Records from a dataset:

· · · · ·

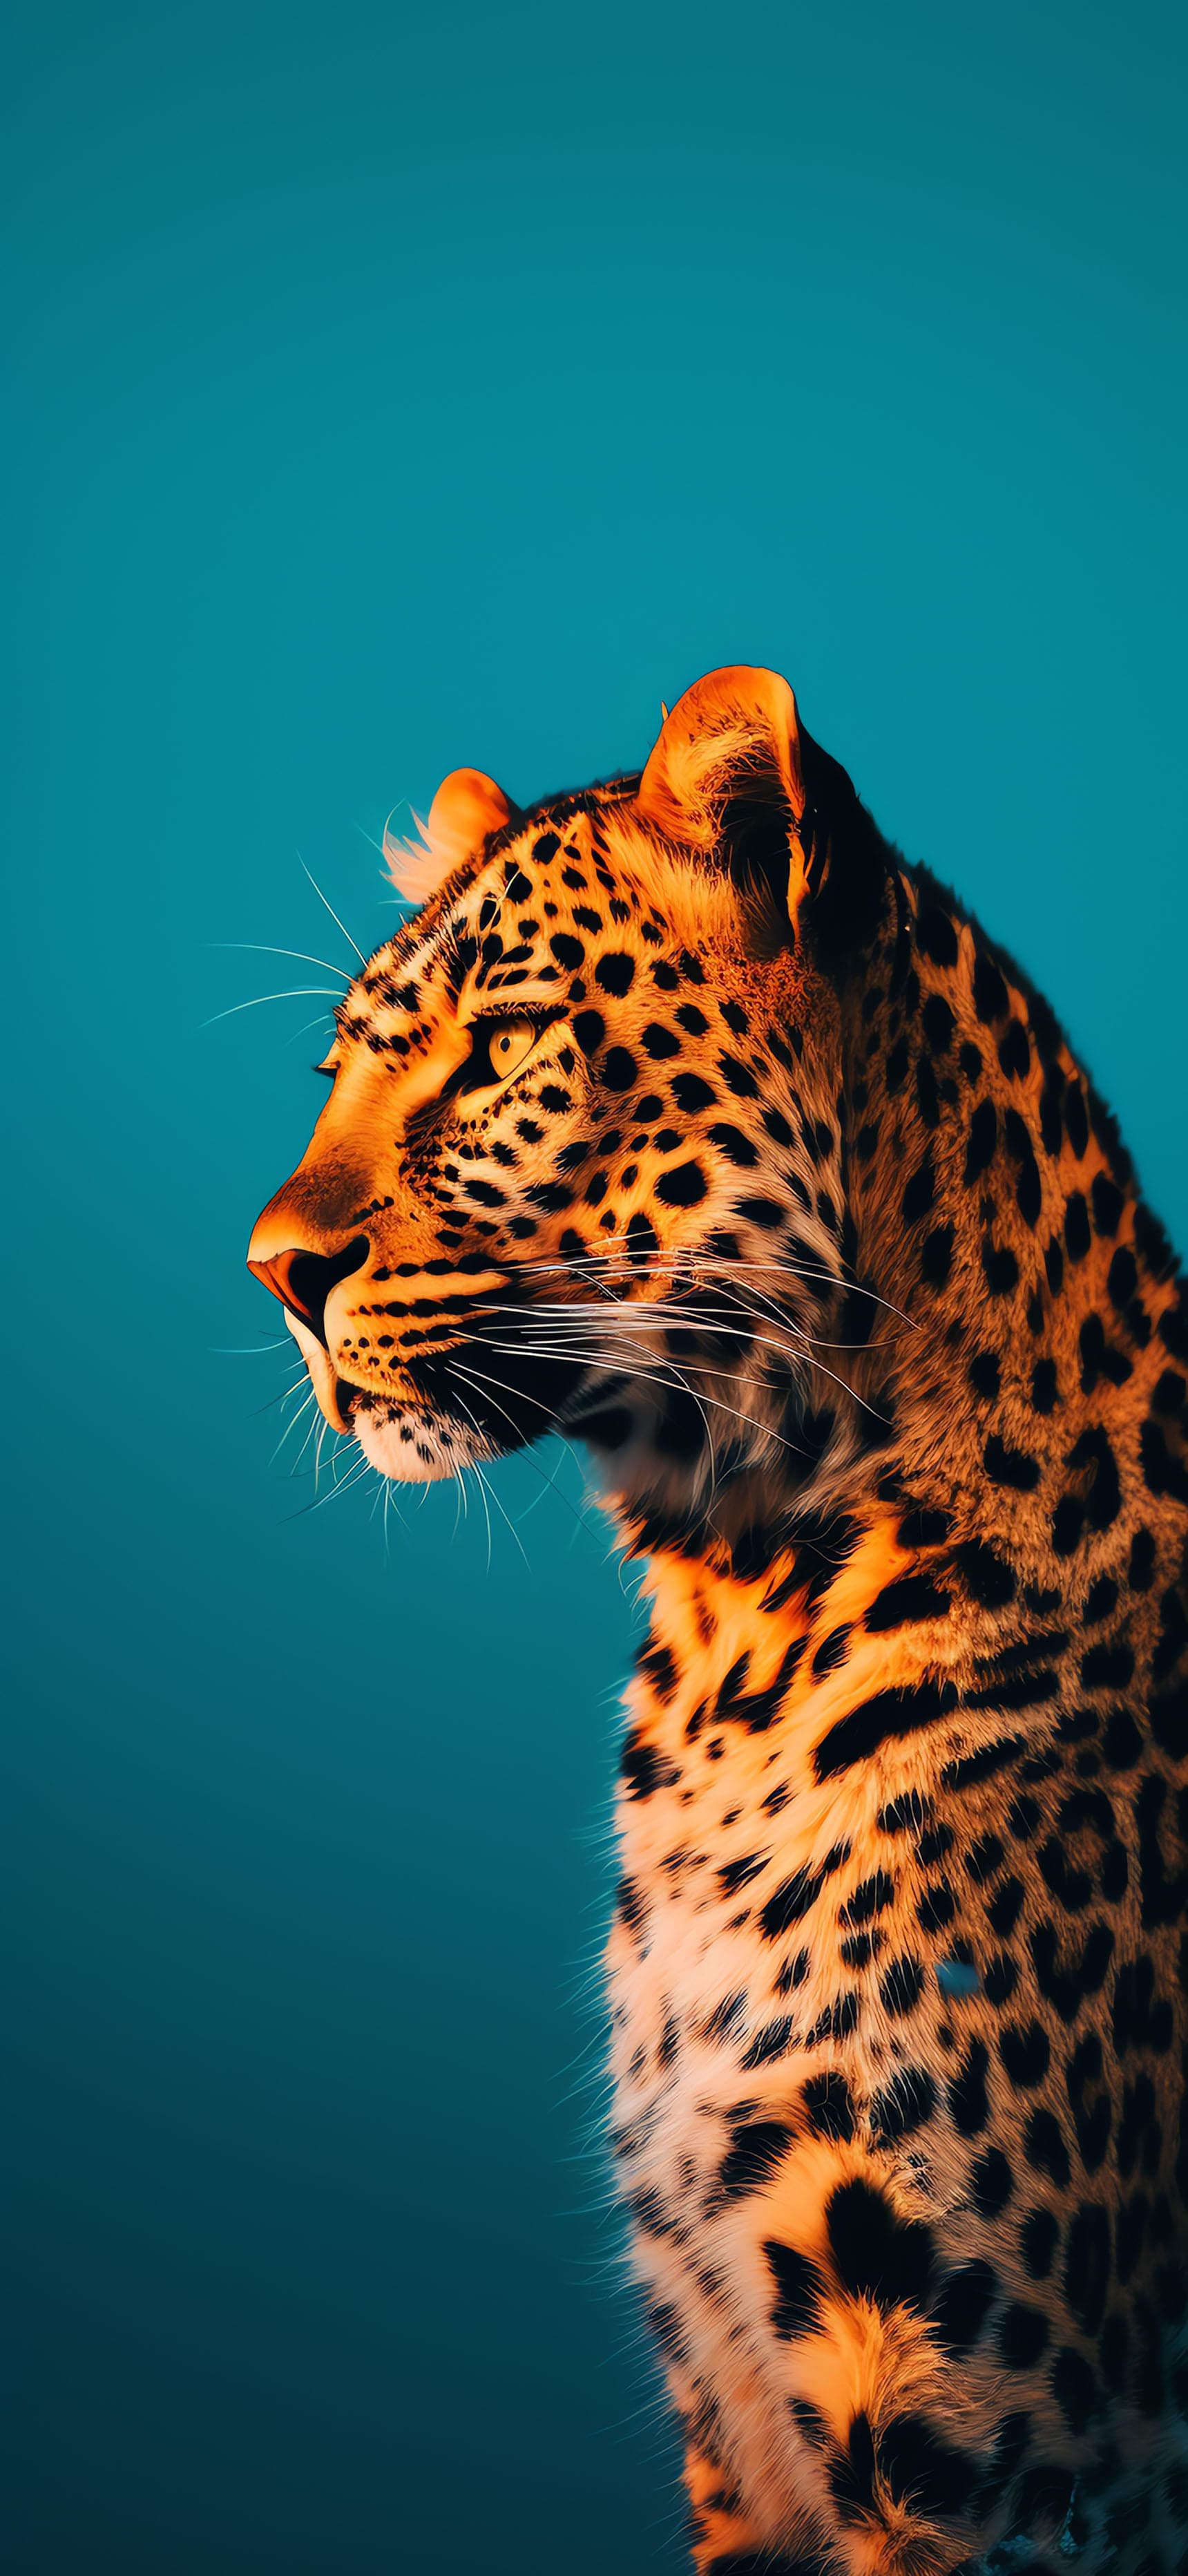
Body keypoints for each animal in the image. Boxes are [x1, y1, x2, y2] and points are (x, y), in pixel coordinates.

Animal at [248, 667, 1188, 2576]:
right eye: (341, 1068)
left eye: (502, 1044)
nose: (270, 1270)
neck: (729, 1617)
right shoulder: (734, 2411)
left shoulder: (997, 2447)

· · · · ·

Problem to work on ->
Copy only the part of the records that runs from the first line to the line with "right shoulder: (734, 2411)", ends included, leaving pictures out.

Solution ->
Body keypoints for each animal in the image. Boxes are [x1, y1, x2, y2] and points are (x, y), in pixel coordinates.

Animal at [248, 667, 1188, 2576]:
right eye: (341, 1068)
left eye: (502, 1044)
nose: (270, 1270)
neck: (729, 1617)
right shoulder: (734, 2411)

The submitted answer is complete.